#### QUESTIONS ON THE MATERIAL
1. In the passage on how antidepressants act in the mouse brain, what does the transcription factor AP-1 do?
2. Write the next part of the passage on how antidepressants act in the mouse brain, starting after its final sentence.

#### TEXT UNDER STUDY
────

As it turns out, c-Fos helps create a so-called transcription factor, AP-1, which activates specific genes by binding to their DNA. The sudden appearance of these molecules therefore raised several new questions: Which genes does AP-1 activate? What triggers the production of AP-1 in the first place? And how does this whole sequence of events ultimately beat back depression?
Chottekalapanda and her colleagues began by analyzing the mice’s cortex, a brain region previously shown to be essential for the antidepressant response, looking for changes in genes and DNA-binding proteins to which AP-1 might possibly bind. Focusing especially on the nine-day mark, they found changes in mouse genes whose human counterparts have been linked to depression and antidepressant drug response.
Walking the cat backward, the team was able to identify specific molecules known as growth factors that spur the manufacture AP-1 itself, and the pathways through which they act. Taken together, these results painted a detailed picture of how fluoxetine and other SSRIs work.

────

#### PROVIDED DATA
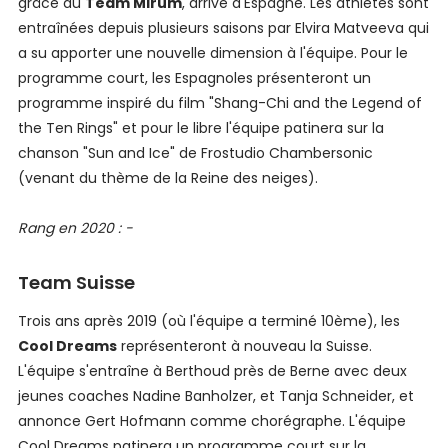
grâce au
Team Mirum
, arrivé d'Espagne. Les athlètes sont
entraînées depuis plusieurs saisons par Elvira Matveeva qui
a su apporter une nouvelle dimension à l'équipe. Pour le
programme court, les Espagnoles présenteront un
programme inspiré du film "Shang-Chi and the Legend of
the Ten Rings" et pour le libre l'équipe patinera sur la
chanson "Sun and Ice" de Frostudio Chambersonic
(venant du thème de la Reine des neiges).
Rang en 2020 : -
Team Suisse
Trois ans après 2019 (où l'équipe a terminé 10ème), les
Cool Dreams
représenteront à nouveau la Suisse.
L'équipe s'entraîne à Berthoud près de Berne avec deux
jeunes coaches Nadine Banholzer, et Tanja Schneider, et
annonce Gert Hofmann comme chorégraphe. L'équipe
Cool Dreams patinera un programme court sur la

────

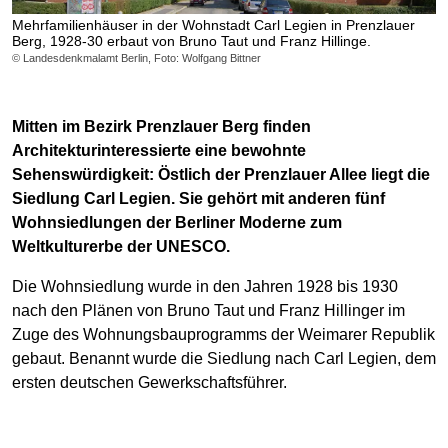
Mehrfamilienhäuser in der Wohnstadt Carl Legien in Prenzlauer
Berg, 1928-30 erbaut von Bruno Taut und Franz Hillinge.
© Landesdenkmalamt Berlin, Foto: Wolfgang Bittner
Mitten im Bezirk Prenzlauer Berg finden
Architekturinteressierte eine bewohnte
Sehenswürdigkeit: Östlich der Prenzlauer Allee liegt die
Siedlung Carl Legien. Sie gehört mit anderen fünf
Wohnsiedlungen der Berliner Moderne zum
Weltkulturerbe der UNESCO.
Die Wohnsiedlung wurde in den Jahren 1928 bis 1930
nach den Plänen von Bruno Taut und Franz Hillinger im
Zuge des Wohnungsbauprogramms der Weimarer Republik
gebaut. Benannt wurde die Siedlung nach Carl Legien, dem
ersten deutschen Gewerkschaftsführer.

────

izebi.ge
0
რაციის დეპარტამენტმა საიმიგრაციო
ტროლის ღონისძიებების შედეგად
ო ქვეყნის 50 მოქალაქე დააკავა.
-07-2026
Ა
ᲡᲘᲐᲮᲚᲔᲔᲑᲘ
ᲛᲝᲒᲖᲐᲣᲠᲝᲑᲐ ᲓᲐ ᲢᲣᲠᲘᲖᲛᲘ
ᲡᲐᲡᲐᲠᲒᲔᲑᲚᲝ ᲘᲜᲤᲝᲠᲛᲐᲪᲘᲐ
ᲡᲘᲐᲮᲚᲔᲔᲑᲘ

────

#### EXPECTED OUTPUTS
1. It activates specific genes by binding to their DNA.

2.
First, the drugs ramp up the amount of serotonin available in the brain. This triggers a molecular chain reaction that ultimately makes brain cells increase their AP-1 production—an effect that only begins to take off on day nine of treatment. AP-1 then switches on several genes that promote neuronal plasticity and remodeling, allowing the brain to reverse the neurological damage associated with depression. After two to three weeks, the regenerative effects of those changes can be seen—and felt.
“For the first time, we were able to put a number of molecular actors together at the crime scene in a time- and sequence-specific manner,” says Chottekalapanda.
To confirm their molecular model of SSRI response, Chottekalapanda and her team gave mice treated with fluoxetine an additional substance designed to block one of the pathways necessary to the production of AP-1.
The results were striking: When the researchers prevented the mice from producing AP-1, the effects of the drug were severely blunted. Moreover, gene-expression analysis showed that blocking the formation of AP-1 partially reversed the activation of some of the genes responsible for the antidepressant response.
One Word: Plasticity
The implications of the team’s findings could be far-reaching. For example, the genes that AP-1 targets could be used as biomarkers to predict whether a given patient will respond to SSRI treatment. And the cast of molecular characters involved in fluoxetine response could potentially be targeted with drugs to improve the efficacy of antidepressant treatment, perhaps even reducing the amount of time it takes for SSRIs to kick in.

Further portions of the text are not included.